Quando os fabricantes japoneses decidiram embarcar nessa onda (os primeiros smartphones do país com sistema Android surgiram em 2010), a Samsung já tinha inundado a Europa e os EUA com uma ampla variedade de modelos, incluindo o Galaxy S, de padrão high-end. Acuados em seu próprio território, os principais nomes da indústria japonesa não tiveram opção se não tentar de novo o mercado externo.
Em 2010, NEC, Casio e Hitachi uniram forças numa joint-venture dedicada a explorar o segmento de celulares. No mesmo ano, a Toshiba vendeu sua divisão de telefones à Fujitsu, e a Sony comprou a parte da sueca Ericsson na joint-venture que ambas mantiveram por vários anos, o que deu aos japoneses controle total sobre um negócio deficitário.
Mas as coisas continuam difíceis. No último trimestre, todas – Fujitsu, NEC, Sharp, Sony e Panasonic – anunciaram prejuízos em suas divisões de aparelhos móveis. Pior ainda: Sony, Panasonic e Sharp estão se afastando do negócio de televisores, incapazes de suportar mais uma competição cerrada. “A era de ouro da TV acabou, e a TV nunca mais será o produto principal entre os eletrônicos de consumo”, disse Kunio Nakamura, ex-presidente da Panasonic, em entrevista ao jornal Nikkei, no mês passado.
Recentemente, a Panasonic lançou na Europa um novo smartphone chamado Eluga, à prova d’água, com expectativa de vender 1,5 milhão de unidades neste ano fiscal. A NEC Casio, que vende nos EUA o modelo G’zOne, à prova de choque, planeja entregar 2 milhões de aparelhos fora do Japão, o que equivale a 40% de toda a sua meta de vendas. Já a Sharp está focando no mercado chinês, mas não especifica quantos de seus 7,7 milhões de smartphones irão para fora do Japão.
No caso da Sony, a maior parte da produção já é vendida em outros mercados. Com uma boa oferta de novos modelos este ano, a empresa pretende entregar 34 milhões de unidades em todo o mundo, superando a meta de suas quatro concorrentes somadas. A empresa pretende focar nos modelos que aproveitam conteúdos de entretenimento da própria Sony, como videogames.
Numa prova de como mudou a atitude no país, Kaoru Kato, presidente da operadora NTT DoCoMo, apareceu recentemente numa entrevista carregando um smartphone Samsung Galaxy. Isso seria impensável três anos atrás: o presidente da maior operadora japonesa, que pertence ao conglomerado NTT Corp, do qual um terço é propriedade do governo japonês, usando um telefone coreano.
“O Galaxy está vendendo muito bem no Japão”, explicou mr. Kato. “De fato, tem muito apelo”. O executivo disse usar o modelo da Samsung porque foi o primeiro a adotar a rede 4G da DoCoMo, neste verão. Mas disse que poderá trocá-lo por um Sony ou Fujistu futuramente. “Não estou querendo ser garoto-propaganda da Samsung, mas esse aparelho possui uma tela muito bonita. Tudo nele é melhor”, comentou.
*Texto publicado originalmente em The Wall Street Journal, em 16/08/2012.

__ENUNCIADO DA TAREFA__.
Com base no texto sobre os fabricantes japoneses de celulares, responda:
(a) Em que ano surgiram os primeiros smartphones do Japão com sistema Android?
(b) Quantas unidades a Sony pretende entregar em todo o mundo?
(c) De que marca era o smartphone que Kaoru Kato carregava na entrevista?
Use somente o texto para responder.

__MATERIAL DE ESTUDO__.
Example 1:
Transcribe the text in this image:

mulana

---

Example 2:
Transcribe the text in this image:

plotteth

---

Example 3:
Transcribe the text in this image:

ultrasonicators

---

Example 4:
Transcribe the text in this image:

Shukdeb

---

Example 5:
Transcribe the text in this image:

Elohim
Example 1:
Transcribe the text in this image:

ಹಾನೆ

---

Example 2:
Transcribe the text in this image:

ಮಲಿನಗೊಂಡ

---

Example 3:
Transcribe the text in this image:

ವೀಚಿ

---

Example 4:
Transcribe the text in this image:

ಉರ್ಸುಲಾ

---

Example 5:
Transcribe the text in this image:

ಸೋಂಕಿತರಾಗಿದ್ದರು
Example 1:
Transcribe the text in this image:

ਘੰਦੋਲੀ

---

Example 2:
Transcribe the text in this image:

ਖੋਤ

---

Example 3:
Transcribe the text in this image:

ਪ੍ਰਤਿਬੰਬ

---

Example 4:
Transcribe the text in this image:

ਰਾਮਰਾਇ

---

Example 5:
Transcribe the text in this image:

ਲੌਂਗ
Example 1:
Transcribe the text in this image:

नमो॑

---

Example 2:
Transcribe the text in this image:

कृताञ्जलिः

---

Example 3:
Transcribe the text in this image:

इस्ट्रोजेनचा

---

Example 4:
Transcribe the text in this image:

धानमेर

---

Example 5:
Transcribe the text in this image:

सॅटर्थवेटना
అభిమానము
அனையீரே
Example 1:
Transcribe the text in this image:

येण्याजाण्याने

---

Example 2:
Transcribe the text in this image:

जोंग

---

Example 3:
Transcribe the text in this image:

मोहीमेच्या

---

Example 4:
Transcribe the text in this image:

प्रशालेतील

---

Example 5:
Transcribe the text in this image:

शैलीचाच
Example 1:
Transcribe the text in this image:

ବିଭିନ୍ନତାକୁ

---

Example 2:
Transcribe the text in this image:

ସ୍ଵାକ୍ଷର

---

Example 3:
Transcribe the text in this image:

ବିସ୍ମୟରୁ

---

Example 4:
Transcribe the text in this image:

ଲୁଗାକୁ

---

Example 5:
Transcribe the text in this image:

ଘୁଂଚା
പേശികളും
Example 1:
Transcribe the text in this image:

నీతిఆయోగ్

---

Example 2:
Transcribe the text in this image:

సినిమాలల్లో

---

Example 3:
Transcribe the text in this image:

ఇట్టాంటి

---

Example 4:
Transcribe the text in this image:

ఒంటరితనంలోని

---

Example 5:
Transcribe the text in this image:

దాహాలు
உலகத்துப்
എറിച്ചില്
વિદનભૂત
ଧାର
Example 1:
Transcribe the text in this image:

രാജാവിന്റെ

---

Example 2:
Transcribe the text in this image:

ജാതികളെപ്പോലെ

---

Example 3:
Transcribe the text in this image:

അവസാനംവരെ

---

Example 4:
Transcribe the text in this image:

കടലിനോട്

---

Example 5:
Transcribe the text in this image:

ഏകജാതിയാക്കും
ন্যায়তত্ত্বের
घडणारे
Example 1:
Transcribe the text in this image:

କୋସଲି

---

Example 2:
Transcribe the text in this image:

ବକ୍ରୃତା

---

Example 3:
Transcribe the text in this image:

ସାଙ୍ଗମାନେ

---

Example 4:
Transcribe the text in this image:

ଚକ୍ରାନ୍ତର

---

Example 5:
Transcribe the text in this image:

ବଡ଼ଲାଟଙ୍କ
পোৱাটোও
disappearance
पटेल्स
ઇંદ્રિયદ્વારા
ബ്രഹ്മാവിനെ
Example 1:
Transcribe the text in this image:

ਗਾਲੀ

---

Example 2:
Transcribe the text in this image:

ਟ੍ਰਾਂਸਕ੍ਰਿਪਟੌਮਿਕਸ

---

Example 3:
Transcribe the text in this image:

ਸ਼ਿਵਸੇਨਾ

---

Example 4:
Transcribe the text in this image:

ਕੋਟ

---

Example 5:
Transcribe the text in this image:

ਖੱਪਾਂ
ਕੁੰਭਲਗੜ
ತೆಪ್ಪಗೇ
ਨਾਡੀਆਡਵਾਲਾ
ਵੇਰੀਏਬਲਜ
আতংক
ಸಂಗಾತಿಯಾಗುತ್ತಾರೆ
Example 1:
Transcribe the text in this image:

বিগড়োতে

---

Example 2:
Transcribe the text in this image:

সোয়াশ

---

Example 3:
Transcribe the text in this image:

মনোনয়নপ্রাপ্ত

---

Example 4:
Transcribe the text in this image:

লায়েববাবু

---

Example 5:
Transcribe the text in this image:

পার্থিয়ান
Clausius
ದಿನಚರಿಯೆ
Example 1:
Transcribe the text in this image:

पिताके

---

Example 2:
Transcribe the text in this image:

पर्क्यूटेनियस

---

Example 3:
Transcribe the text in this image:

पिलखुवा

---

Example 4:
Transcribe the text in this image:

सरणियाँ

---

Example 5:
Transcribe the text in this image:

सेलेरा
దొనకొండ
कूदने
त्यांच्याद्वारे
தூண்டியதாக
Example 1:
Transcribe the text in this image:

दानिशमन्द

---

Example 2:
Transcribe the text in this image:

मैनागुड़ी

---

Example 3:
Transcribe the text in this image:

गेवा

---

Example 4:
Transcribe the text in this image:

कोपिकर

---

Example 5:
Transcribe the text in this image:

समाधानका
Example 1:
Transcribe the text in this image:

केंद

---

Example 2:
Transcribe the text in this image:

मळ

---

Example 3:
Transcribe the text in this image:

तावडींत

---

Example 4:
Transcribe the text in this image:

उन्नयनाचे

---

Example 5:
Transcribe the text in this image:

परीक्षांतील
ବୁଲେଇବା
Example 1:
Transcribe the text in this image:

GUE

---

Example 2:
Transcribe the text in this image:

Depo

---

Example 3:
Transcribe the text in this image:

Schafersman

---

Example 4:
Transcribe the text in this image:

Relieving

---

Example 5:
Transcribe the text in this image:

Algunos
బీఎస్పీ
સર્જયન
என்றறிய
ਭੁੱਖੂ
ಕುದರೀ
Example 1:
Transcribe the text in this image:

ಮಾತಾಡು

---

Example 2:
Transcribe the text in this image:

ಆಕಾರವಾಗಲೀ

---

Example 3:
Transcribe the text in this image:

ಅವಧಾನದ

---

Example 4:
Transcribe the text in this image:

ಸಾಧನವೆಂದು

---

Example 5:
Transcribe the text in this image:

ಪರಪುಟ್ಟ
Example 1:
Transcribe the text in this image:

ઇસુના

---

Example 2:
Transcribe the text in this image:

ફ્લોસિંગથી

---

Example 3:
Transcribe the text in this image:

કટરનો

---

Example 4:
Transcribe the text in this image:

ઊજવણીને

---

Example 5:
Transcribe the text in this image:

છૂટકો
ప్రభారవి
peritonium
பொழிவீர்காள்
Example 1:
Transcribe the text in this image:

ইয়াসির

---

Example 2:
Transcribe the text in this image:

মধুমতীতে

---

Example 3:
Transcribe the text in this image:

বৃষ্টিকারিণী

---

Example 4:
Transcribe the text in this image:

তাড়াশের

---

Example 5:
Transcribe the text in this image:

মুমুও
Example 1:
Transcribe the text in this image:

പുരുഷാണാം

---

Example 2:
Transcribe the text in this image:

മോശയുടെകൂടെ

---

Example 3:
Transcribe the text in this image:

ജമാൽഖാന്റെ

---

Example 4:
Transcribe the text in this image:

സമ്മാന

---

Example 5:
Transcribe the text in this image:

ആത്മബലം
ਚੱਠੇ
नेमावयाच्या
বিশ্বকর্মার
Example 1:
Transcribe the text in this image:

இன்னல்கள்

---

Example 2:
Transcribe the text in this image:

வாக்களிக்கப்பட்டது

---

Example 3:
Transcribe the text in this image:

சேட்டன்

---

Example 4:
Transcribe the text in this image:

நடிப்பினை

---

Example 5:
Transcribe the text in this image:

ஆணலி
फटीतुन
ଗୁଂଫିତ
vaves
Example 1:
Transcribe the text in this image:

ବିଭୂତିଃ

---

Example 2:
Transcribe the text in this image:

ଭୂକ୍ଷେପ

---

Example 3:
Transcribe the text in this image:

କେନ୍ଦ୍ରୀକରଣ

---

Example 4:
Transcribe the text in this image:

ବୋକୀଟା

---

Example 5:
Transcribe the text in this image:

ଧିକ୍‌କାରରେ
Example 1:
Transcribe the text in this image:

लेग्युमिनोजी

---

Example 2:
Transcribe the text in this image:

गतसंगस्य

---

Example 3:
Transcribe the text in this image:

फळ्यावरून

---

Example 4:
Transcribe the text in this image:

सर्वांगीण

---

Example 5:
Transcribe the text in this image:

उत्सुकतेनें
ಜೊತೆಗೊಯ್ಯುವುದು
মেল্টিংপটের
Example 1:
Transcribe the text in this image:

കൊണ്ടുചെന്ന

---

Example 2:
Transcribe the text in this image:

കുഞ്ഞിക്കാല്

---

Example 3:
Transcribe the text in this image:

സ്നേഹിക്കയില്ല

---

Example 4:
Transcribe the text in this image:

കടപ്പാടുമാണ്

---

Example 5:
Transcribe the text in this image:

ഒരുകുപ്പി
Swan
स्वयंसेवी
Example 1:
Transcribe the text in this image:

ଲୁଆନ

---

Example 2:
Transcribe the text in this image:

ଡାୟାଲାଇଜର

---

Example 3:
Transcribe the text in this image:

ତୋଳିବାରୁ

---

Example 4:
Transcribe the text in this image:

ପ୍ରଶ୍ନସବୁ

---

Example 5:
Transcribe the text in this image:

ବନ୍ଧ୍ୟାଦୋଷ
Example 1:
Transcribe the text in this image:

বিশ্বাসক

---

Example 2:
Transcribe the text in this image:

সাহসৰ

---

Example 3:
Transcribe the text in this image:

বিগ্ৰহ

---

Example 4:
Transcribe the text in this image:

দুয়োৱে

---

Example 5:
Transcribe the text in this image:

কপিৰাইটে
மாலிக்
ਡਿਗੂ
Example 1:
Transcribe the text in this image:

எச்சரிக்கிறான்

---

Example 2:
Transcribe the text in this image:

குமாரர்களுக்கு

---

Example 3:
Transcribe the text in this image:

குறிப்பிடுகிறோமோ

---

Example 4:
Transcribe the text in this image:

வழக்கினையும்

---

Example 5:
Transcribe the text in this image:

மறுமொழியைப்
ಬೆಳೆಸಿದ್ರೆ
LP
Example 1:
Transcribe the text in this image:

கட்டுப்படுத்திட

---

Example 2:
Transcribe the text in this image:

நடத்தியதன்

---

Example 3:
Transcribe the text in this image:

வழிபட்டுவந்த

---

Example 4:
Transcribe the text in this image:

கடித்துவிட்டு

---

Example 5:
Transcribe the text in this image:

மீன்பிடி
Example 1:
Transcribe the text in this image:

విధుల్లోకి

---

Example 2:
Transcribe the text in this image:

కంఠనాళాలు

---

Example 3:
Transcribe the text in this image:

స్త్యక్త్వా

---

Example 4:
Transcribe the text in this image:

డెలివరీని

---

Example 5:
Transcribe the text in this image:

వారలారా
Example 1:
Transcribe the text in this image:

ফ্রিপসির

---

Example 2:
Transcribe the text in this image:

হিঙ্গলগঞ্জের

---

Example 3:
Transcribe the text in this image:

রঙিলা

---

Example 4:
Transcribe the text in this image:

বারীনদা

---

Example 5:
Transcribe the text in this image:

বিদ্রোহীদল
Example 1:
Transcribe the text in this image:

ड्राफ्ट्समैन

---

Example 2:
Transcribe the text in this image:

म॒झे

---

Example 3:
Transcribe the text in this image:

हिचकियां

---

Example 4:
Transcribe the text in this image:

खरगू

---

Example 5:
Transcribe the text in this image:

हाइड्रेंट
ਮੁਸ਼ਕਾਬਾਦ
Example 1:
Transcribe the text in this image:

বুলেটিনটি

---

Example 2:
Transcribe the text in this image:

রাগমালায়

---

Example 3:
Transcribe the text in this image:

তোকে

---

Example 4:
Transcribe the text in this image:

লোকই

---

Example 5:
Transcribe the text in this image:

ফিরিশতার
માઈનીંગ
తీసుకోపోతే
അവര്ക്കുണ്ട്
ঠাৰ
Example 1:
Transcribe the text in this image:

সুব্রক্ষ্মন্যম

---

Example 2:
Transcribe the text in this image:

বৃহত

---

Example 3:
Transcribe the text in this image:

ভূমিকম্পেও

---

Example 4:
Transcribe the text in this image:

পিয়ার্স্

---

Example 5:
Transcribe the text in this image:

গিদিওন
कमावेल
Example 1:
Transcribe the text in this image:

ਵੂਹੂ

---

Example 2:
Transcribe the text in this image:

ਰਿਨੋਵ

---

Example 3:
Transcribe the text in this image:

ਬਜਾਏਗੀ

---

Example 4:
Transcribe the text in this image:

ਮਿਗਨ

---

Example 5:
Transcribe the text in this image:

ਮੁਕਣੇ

__RESOLUÇÃO__.
(a) Em 2010.
(b) 34 milhões de unidades.
(c) Samsung (um Galaxy).